In the ice cream example, the mean (average) of the absolute errors (2, 3, 3, 1, 2, and 3) is 2.33.

Use MAE when you need an interpretable measure of average error.

Mean Squared Error (MSE)

The mean absolute error metric takes all discrepancies between predicted and actual labels into account equally. However, it may be more desirable to have a model that is consistently wrong by a small amount than one that makes fewer, but larger errors. One way to produce a metric that "amplifies" larger errors by squaring the individual errors and calculating the mean of the squared values. This metric is known as the mean squared error (MSE).

In our ice cream example, the mean of the squared absolute values (which are 4, 9, 9, 1, 4, and 9) is 6.

Use MSE or RMSE when you want to penalize large errors more heavily.

Root Mean Squared Error (RMSE)

The mean squared error helps take the magnitude of errors into account, but because it squares the error values, the resulting metric no longer represents the quantity measured by the label. In other words, we can say that the MSE of our model is 6, but that doesn't measure its accuracy in terms of the number of ice creams that were mispredicted; 6 is just a numeric score that indicates the level of error in the validation predictions.

If we want to measure the error in terms of the number of ice creams, we need to calculate the square root of the MSE; which produces a metric called, unsurprisingly, Root Mean Squared Error. In this case √6, which is 2.45 (ice creams).

Use MSE or RMSE when you want to penalize large errors more heavily.

Coefficient of determination (R²)

All of the metrics so far compare the discrepancy between the predicted and actual values in order to evaluate the model. However, in reality, there's some natural random variance in the daily sales of ice cream that the model takes into account.

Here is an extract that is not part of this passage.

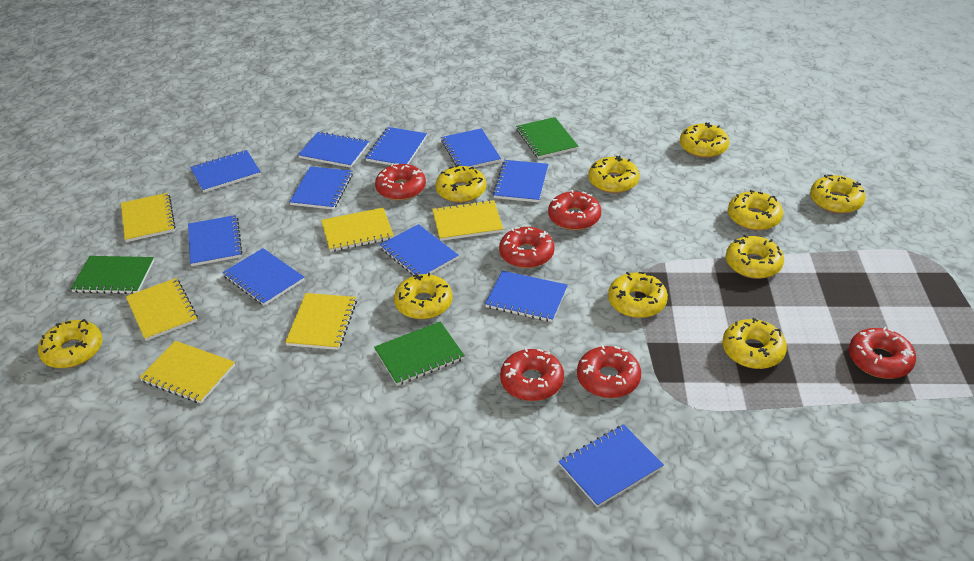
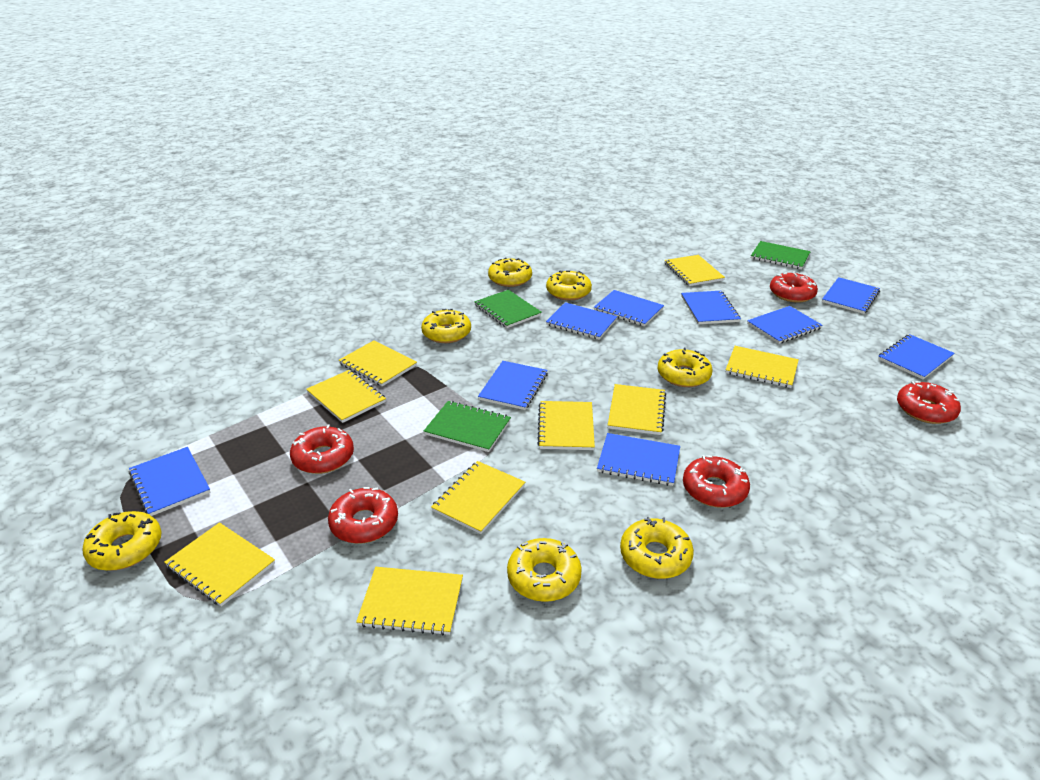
blue notebook: 11 -> 9
red donut: 6 -> 5
yellow donut: 10 -> 7
yellow notebook: 6 -> 9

In a linear regression model, the training algorithm fits a straight line that minimizes the mean variance between the function and the known label values. The coefficient of determination (more commonly referred to as R² or R-Squared) is a metric that measures the proportion of variance in the validation results that can be explained by the model, as opposed to some anomalous aspect of the validation data (for example, a day with a highly unusual number of ice creams sales because of a local festival).

The calculation for R² is more complex than for the previous metrics. It compares the sum of squared differences between predicted and actual labels with the sum of squared differences between the actual label values and the mean of actual label values, like this:

R² = 1- ∑(y-ŷ)² ÷ ∑(y-ȳ)²

Don't worry too much if that looks complicated; most machine learning tools can calculate the metric for you. The important point is that the result is a value between 0 and 1 that describes the proportion of variance explained by the model. In simple terms, the closer to 1 this value is, the better the model is fitting the validation data. In the case of the ice cream regression model, the R² calculated from the validation data is 0.95.

Use R-squared to understand the overall fit of the model.

Interpretation: Represents the proportion of variance in the target variable explained by the model. Values closer to 1 indicate a better fit.

When to Use Each Metric

Use MAE when you need an interpretable measure of average error.
Use MSE or RMSE when you want to penalize large errors more heavily.
Use R-squared to understand the overall fit of the model.
Use AIC/BIC for model selection when comparing multiple regression models.

Iterative training

The metrics described above are commonly used to evaluate a regression model. In most real-world scenarios, a data scientist will use an iterative process to repeatedly train and evaluate a model, varying:

Feature selection and preparation (choosing which features to include in the model, and calculations applied to them to help ensure a better fit).
Algorithm selection (We explored linear regression in the previous example, but there are many other regression algorithms)
Algorithm parameters (numeric settings to control algorithm behavior, more accurately called hyperparameters to differentiate them from the x and y parameters).

After multiple iterations, the model that results in the best evaluation metric that's acceptable for the specific scenario is selected.